Come sia effettivamente recepita la posizione del gioco con vincita in danaro e del gioco nei migliori casino online dai “normali cittadini” ancora non è dato di sapere, visto che questo settore, particolarmente nello scorso anno è stato sottoposto ad un fuoco di fila di notizie e di iniziative per farne conoscere quasi esclusivamente il “lato oscuro”: cosicché, in realtà, il cittadino comune si pensa faccia fatica a farsi “direttamente” una profonda conoscenza delle problematiche, o delle positività, che il mondo del gioco d'azzardo può offrire.
Le varie iniziative che si stanno prendendo alla luce delle disposizioni della Legge di Stabilità, come la Conferenza Unificata che dovrebbe “partorire” la riforma di tutto il settore ludico, hanno fatto parlare molto del gioco ed anche in quella sede sono apparsi pareri contrastanti che non fanno altro che confondere i pensieri di chi (esterno al mondo dle gioco) cerca di capire le radici di questo fenomeno che ha “catturato” parecchie persone.

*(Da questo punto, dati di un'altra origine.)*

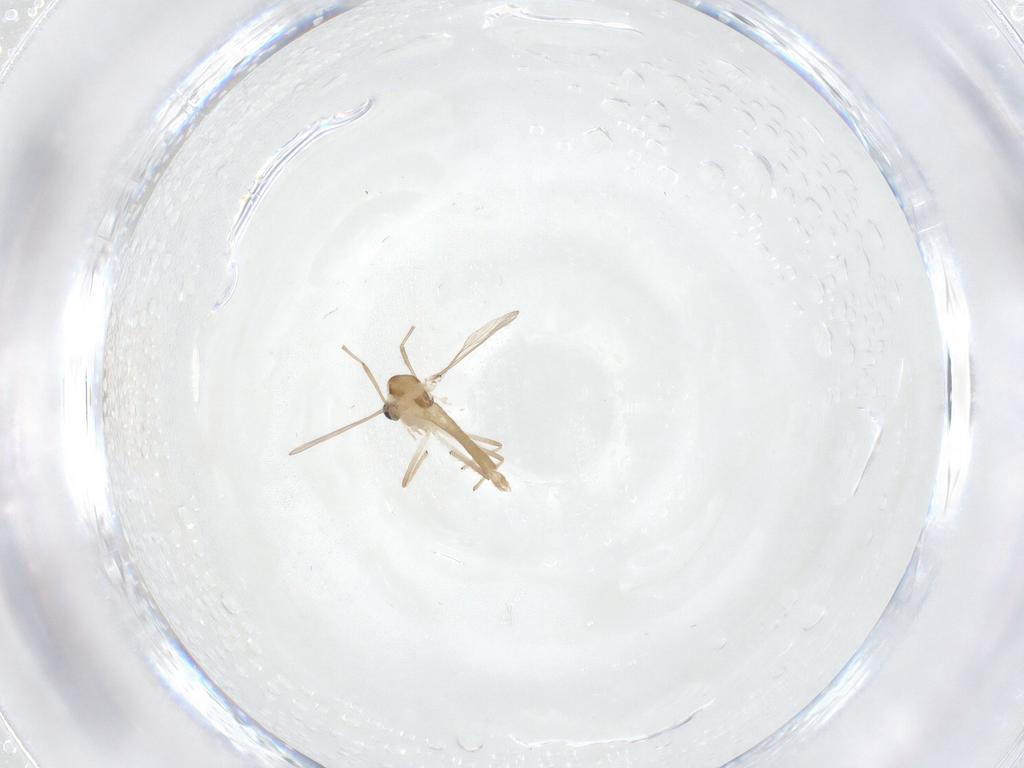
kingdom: Animalia
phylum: Arthropoda
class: Insecta
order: Diptera
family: Chironomidae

Quello forse che emerge da tutti questi discorsi è che il gioco dimostra la piena volontà di ricreare luoghi e sale di aggregazione dove, sopratutto, le persone non si sentano sole, ma certamente senza strumentalizzarle per indirizzarle verso l'abuso del gioco e “farle diventare dipendenti”. Del gioco si è detto anche questo, insieme a tanto altro. Invece, sopratutto nei periodi che il nostro Paese, ed i suoi cittadini, stanno passando servono assolutamente luoghi dove ci si possa divertire, magari con la famiglia, passare qualche ora con i giochi preferiti e distrarsi dalla quotidianità che a volte può essere pesante.
Questo ci si dovrebbe aspettare dal mondo del gioco: divertimento, consapevolezza nell'affrontarlo, responsabilità e conoscenza di cosa si incontra quando si inizia a giocare con le “famigerate macchinette” che, se non ben approcciate, qualche problema lo possono provocare. E la vera novità è, senza ombra di dubbio, che il gioco è diventato un tema dell'agenda politica che, a questo punto, ha l'obbligo di sensibilizzare le persone e di indirizzarle “sulla strada giusta”.
Per imboccare la strada giusta vi è necessità che tutti i componenti della filiera, in collaborazione con le istituzioni, si muovano nella stessa direzione e, come è avvenuto per il mondo dell'alcol e dei tabacchi, ci si renda conto che il bisogno primario è quello proprio di informare e formare i cittadini su questo tema, quello del gioco, così delicato. Prima nelle famiglie non si parlava di gioco e le problematiche che ne potevano derivare non venivano considerate alla stregua di qualsiasi altra dipendenza, ora invece sì. Prima, era un argomento che veniva rimosso, mentre oggi c'è una presa di coscienza e di capacità di informare molto più precisa.
Poi alla luce dell'alta presenza delle sale da gioco sul territorio e dei casino su internet forse cambierà, definitivamente, l'approccio che si deve tenere con questo mondo che non deve essere visto come un mondo che esprime solitudine: ora c'è proprio la volontà di far vivere e percepire queste sale come luoghi socializzanti. Quindi, creare luoghi più aggreganti con una domanda che si leghi ad una offerta nuova di gioco: sopratutto che questi luoghi “spezzino le catene della solitudine” sopratutto per le categorie più deboli, come gli anziani, ai quali il territorio a volte non riesce ad offrire alternative alla solitudine che, non si dimentichi, è uno dei mali del nostro secolo. Non certo il gioco.